◆ **PROBLEM STATEMENT**: Tally the lines of the entries in which the string "Diseño" occurs, and say only how many.

Source records:

<<<<

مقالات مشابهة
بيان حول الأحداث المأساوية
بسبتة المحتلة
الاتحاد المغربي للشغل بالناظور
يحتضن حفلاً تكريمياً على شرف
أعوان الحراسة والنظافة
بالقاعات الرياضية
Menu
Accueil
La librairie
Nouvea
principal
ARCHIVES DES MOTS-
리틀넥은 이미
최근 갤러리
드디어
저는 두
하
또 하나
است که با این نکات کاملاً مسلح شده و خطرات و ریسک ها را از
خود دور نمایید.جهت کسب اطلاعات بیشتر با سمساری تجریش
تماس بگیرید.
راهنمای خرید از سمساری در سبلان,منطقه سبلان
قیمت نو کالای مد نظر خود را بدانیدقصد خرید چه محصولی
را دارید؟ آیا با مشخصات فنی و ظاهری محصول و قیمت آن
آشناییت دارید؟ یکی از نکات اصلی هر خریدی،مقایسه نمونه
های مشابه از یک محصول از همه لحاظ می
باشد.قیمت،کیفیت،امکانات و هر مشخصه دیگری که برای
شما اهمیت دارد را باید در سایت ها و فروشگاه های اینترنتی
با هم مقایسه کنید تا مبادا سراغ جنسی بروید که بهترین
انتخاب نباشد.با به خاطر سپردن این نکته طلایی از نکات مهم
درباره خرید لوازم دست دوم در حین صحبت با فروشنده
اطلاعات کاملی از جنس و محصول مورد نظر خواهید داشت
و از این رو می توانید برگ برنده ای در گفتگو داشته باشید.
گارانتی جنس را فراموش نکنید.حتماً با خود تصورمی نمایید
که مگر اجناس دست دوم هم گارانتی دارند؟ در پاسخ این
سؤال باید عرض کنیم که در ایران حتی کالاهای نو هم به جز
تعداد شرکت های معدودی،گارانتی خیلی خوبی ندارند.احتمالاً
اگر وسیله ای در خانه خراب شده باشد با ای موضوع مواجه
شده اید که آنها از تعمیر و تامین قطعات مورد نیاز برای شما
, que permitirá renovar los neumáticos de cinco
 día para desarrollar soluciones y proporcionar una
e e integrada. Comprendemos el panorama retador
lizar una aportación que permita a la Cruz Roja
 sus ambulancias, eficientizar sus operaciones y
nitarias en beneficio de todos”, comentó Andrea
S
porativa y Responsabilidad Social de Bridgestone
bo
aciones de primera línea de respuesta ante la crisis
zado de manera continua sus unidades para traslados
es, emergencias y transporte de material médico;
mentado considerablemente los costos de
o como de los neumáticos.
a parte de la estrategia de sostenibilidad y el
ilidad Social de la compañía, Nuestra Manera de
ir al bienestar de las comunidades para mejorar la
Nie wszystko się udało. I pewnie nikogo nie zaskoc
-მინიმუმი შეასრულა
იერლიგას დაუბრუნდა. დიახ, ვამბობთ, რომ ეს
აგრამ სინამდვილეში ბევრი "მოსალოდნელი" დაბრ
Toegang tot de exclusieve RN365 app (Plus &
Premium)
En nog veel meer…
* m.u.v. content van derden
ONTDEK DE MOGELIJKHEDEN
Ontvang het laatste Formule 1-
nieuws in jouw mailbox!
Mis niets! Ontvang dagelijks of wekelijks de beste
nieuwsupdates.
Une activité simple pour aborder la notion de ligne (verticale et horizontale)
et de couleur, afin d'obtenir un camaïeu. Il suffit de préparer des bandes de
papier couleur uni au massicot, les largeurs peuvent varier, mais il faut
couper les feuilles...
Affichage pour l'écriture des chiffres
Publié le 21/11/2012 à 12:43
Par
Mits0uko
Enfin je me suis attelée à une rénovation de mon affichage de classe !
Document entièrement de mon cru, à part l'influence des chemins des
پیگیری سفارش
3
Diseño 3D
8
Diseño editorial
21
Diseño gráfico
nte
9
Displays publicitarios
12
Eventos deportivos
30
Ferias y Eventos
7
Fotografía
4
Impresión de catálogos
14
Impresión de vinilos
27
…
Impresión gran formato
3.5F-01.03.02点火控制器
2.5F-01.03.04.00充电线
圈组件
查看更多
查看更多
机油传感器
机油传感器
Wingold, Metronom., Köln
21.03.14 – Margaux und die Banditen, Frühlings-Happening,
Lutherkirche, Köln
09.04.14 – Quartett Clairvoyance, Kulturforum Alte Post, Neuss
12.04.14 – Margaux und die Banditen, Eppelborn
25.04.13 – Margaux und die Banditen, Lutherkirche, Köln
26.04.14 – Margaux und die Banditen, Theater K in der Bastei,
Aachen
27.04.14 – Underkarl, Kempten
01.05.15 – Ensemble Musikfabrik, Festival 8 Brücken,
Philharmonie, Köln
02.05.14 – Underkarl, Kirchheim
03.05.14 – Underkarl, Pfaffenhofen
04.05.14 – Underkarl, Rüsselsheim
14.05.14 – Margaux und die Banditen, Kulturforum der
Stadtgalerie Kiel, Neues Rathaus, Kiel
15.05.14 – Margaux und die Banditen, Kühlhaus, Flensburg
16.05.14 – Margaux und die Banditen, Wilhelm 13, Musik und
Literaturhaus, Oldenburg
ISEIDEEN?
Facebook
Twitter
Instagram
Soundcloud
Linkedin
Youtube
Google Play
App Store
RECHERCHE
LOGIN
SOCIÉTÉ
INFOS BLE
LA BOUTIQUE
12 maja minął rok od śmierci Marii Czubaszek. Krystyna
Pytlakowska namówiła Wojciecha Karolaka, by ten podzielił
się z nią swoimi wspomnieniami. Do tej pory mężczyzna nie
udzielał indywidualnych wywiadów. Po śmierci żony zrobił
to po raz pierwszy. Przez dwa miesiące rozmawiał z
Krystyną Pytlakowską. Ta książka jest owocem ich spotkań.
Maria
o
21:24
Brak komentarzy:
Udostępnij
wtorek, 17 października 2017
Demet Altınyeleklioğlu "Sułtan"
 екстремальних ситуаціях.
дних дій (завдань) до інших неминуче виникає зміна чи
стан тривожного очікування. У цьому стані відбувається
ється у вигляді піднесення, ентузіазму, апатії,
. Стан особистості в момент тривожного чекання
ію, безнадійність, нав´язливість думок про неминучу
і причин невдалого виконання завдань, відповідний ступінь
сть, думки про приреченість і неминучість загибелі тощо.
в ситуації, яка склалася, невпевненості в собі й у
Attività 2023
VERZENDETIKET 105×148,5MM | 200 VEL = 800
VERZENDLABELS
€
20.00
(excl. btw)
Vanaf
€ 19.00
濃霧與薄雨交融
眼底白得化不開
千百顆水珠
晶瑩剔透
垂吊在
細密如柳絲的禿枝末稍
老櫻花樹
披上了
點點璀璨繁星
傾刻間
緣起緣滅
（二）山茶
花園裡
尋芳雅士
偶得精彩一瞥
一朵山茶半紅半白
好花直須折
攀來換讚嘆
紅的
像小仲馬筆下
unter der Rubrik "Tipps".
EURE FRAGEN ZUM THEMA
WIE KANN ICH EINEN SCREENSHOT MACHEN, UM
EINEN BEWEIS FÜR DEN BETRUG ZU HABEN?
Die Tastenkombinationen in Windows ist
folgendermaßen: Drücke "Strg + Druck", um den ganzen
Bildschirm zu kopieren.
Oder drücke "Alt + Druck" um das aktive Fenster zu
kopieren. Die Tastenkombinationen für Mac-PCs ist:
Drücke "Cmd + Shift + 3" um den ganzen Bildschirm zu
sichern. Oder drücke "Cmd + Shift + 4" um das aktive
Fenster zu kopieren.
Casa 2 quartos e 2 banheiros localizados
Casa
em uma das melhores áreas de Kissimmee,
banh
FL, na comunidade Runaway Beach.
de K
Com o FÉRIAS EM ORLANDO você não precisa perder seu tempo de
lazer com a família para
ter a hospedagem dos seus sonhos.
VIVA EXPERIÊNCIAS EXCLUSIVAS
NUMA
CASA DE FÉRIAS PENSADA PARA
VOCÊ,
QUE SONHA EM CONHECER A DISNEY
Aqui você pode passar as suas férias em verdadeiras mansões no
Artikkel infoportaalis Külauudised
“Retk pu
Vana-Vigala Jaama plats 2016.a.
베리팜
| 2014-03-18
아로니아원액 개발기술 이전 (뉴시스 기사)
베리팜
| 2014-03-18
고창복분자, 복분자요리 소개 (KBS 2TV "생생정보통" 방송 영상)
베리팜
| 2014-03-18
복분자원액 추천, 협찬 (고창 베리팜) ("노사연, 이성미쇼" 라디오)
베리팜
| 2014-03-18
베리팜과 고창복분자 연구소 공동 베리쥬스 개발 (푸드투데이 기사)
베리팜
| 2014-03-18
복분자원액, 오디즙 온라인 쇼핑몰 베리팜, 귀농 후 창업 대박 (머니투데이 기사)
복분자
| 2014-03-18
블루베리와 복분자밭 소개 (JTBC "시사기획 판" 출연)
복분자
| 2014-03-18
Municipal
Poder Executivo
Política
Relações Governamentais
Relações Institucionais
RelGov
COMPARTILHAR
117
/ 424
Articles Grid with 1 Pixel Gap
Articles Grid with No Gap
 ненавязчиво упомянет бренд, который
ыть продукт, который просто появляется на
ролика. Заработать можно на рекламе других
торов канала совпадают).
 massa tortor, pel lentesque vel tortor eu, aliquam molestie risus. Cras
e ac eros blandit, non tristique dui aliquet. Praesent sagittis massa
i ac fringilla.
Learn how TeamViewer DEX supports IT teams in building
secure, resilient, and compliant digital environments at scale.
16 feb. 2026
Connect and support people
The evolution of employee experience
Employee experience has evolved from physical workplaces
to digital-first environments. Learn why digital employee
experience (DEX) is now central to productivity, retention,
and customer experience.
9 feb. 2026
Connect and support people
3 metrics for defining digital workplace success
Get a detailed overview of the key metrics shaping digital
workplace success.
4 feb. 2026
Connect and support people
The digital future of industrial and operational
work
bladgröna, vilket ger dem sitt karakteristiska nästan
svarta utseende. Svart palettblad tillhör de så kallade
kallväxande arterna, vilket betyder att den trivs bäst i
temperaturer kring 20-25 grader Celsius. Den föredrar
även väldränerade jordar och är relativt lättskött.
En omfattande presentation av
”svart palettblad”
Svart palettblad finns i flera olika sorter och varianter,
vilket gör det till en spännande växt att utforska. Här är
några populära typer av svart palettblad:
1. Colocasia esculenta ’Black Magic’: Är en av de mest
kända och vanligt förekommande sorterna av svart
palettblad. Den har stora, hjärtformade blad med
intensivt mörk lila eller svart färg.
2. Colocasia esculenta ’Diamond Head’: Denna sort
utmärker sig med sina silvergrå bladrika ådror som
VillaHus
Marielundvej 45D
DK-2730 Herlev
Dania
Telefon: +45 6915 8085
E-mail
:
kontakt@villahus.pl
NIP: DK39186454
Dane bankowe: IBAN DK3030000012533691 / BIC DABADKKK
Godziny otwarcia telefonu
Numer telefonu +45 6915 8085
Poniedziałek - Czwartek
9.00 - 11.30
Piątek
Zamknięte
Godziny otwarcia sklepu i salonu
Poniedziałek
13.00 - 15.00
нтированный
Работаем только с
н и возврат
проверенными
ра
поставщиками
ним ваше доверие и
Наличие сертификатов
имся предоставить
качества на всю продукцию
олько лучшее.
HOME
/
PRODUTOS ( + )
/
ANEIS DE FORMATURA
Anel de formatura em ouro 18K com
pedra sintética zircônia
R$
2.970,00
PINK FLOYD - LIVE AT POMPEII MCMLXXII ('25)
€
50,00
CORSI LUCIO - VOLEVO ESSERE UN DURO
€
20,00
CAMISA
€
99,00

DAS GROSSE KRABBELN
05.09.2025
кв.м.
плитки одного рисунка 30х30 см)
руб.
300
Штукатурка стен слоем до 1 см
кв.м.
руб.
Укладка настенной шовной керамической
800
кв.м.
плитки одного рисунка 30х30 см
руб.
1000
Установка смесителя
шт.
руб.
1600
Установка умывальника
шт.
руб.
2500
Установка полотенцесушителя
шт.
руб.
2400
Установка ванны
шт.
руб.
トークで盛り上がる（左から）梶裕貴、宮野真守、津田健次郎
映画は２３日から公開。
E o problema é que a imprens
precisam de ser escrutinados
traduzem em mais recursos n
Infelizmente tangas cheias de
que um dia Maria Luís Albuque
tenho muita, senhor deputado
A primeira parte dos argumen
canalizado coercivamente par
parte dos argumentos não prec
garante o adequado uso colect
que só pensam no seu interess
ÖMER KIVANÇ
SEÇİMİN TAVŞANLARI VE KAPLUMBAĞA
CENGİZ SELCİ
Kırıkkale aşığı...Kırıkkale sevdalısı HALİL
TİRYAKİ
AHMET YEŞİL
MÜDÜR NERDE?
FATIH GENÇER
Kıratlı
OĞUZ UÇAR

>>>>

◆ **TASK ANSWER**: 3